Galen Peterson’s Strike Hard and Expect No Mercy: A Tank Platoon Leader in Iraq represents an important firsthand view of the battle for Phase Line Gold in Baghdad in April and May 2008. The scope and intensity of that engagement challenges the accepted interpretation of the term “insurgency.”

From the perspective of Army tank crews, engineers, infantrymen and Navy SEALs charged with physically barring rocket teams in Baghdad’s Sadr City from launching missiles at the city’s Green Zone, their experiences rivaled the intensity of urban combat in World War II’s Aachen, Germany, and Stalingrad, Russia, and in Saigon during the Vietnam War. For weeks on end, hundreds of followers of Shiite cleric Muqtada al-Sadr massed together each day to wage a bitter fight against American and Iraqi forces erecting a concrete barrier thousands of yards long through the middle of Sadr City’s Jamila market.

This informative tale of a tank platoon leader with the 4th Infantry Division begins in Baqouba, Iraq, in 2006 and ends two years later in Baghdad with the author’s evacuation due to wounds suffered from an IED. Combat narrative abounds, and midway through his tale, Peterson offers a valuable glimpse into the Army Force Generation model designed to sustain readiness during protracted conflict. The narrative makes for a compelling argument that unit-level ingenuity, dedication and perseverance ensured the success of that Pentagon-inspired policy. As I read that particular section, I could not help but think that if I were newly assigned to a tank platoon, I would tab, underline, highlight and abide by the many lessons found in this exceptional memoir.

The book also offers an informative glimpse into the complex dynamics of the Iraq battlefield. In one example, an artillery unit accidentally fires a 155 mm cannon during gun drill training, killing a number of innocents in a distant village. Until U.S. soldiers appear offering compensation, the population believed al-Qaida had engineered the blast to intimidate them.

From that point on, the locals turned solidly against the Americans. Yet Peterson points out that absent such unfortunate incidents, the Iraqis grew to accept the presence of U.S. troops within towns and neighborhoods following the decision to rescind the practice of confining American combat units to remote operating bases. While that original policy was based on a well-meaning but misplaced belief that American troops were an “antibody” within Iraqi society, it had exposed innocents to intimidation and attack while imposing an unsustainable burden on newly formed indigenous security forces.

Strike Hard and Expect No Mercy sends a strong message against stereotyping or labeling the enemy, which Peterson experienced firsthand during a counterattack against a much larger and better organized force than anticipated. During each of his deployments, the gamut of performance exhibited by insurgents ranged from the disciplined fanaticism of al-Sadr’s followers to the ineptness of frustrated bombers who blew themselves up testing a deeply buried IED that earlier failed to detonate.

If Peterson’s account reinforces one universal truth, it is that soldiers should anticipate encountering just about any situation in combat under the most unexpected circumstances.

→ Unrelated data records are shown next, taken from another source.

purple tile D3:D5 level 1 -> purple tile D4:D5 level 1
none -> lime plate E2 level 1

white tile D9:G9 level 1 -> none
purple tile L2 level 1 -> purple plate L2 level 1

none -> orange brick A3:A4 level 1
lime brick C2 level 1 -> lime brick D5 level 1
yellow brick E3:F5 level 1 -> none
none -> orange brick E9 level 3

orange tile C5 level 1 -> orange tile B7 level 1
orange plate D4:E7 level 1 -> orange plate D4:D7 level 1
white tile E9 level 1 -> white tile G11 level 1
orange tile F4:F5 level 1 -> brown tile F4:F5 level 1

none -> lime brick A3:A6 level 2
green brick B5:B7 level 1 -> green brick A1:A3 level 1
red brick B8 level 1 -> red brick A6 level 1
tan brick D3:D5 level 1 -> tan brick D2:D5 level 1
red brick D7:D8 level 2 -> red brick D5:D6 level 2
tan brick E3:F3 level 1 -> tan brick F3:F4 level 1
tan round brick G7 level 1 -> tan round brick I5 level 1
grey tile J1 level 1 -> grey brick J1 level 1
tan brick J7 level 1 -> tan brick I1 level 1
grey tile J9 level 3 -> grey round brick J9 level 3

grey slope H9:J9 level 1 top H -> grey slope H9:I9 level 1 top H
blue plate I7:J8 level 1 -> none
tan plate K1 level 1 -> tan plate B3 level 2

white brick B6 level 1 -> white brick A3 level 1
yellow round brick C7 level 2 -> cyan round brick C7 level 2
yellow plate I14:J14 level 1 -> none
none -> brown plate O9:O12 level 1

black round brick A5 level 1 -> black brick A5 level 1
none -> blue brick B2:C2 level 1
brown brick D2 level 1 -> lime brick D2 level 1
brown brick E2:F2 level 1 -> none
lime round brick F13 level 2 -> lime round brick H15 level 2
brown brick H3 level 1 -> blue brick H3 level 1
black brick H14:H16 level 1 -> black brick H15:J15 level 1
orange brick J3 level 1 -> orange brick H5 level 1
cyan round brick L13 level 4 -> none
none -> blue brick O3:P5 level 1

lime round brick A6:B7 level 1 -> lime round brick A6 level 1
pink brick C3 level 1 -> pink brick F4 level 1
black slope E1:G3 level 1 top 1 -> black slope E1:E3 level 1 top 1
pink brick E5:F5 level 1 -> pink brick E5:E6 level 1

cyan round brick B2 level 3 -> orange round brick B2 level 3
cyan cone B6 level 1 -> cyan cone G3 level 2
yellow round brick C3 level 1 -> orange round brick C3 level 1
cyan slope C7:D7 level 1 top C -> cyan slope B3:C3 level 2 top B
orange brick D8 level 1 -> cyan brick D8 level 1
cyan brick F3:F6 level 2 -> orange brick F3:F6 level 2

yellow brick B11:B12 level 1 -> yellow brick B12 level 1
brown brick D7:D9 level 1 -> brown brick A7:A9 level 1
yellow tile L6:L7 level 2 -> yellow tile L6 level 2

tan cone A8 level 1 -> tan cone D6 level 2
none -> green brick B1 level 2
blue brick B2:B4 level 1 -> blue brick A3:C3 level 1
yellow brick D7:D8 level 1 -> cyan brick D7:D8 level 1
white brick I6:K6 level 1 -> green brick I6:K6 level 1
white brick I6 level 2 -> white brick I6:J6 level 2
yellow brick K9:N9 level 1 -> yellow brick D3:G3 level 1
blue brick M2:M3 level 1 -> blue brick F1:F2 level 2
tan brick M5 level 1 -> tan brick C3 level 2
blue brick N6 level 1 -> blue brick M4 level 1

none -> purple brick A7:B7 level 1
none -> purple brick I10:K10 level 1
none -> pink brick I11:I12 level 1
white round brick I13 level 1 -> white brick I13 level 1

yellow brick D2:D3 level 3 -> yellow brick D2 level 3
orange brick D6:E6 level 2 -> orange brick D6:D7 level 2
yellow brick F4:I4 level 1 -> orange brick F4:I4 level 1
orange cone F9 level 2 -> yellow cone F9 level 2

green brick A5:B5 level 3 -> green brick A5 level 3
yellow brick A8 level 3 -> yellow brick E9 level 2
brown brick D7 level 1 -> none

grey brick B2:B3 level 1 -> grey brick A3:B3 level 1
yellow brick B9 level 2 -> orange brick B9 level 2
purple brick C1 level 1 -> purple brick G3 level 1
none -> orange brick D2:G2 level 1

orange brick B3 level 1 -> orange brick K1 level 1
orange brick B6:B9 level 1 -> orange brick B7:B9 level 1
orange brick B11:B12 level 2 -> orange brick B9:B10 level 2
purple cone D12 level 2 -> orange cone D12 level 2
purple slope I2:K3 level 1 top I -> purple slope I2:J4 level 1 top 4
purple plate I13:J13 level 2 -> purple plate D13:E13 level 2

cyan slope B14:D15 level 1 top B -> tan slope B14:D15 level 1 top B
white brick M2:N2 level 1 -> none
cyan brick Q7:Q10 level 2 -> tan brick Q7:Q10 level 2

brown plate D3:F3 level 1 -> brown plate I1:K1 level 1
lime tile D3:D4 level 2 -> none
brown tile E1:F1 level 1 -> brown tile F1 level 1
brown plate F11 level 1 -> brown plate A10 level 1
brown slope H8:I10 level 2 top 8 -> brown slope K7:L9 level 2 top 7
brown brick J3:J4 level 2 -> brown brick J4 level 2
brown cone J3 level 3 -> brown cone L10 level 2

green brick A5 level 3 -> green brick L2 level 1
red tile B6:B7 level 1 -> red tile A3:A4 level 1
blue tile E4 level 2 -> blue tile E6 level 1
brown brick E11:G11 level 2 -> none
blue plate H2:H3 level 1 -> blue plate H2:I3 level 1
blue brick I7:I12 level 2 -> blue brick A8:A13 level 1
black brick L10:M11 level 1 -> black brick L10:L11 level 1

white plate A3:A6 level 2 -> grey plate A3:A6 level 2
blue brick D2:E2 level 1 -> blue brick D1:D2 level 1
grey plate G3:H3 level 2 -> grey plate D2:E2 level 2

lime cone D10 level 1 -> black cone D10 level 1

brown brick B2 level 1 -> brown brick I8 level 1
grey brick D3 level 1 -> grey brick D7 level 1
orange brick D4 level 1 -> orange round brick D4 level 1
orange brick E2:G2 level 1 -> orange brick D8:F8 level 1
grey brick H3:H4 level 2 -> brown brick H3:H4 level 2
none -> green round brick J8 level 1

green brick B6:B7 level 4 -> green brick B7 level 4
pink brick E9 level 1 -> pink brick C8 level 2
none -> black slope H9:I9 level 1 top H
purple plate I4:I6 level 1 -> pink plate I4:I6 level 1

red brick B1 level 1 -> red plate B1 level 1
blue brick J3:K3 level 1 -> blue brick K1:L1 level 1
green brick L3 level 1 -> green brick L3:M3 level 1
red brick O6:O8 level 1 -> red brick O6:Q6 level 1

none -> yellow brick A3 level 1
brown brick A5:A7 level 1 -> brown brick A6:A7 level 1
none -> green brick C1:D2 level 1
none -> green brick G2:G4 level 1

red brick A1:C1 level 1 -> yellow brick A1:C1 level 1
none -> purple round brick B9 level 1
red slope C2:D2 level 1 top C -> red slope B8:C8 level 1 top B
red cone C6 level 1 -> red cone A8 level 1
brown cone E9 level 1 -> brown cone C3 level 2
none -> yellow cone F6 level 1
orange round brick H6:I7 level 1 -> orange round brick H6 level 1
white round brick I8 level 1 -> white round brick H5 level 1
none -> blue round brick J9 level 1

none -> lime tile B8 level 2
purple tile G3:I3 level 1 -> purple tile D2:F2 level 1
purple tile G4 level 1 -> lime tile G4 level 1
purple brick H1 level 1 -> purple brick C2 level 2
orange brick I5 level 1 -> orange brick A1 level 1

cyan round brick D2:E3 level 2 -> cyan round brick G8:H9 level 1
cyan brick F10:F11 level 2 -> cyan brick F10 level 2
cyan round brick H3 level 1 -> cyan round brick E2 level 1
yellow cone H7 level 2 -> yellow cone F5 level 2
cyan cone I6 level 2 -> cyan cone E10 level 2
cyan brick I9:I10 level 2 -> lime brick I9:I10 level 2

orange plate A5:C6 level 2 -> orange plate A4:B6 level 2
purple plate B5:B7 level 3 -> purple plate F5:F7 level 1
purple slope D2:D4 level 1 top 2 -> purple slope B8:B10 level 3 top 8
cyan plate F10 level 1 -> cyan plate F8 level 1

Galen Peterson is a West Pointer who went on to lead a tank platoon in combat in Iraq and later commanded a tank company. The M1A2 Abrams tank became his warrior’s chariot and leading soldiers his passion. During two deployments to Iraq, he was involved in some of the heaviest fighting of the war in Sadr City in 2008. In 2009, Galen was invited back to West Point as a guest lecturer to General Frank’s Battle Command and Officership class. Suffering from the effects of a brain injury sustained in Iraq, he was medically retired. Not ready to give up serving, Galen started a new career as a police officer in Colorado and currently still serves in the Denver Metro area. He finds inner peace by spending time with his family, fishing, camping, biking, and model railroading.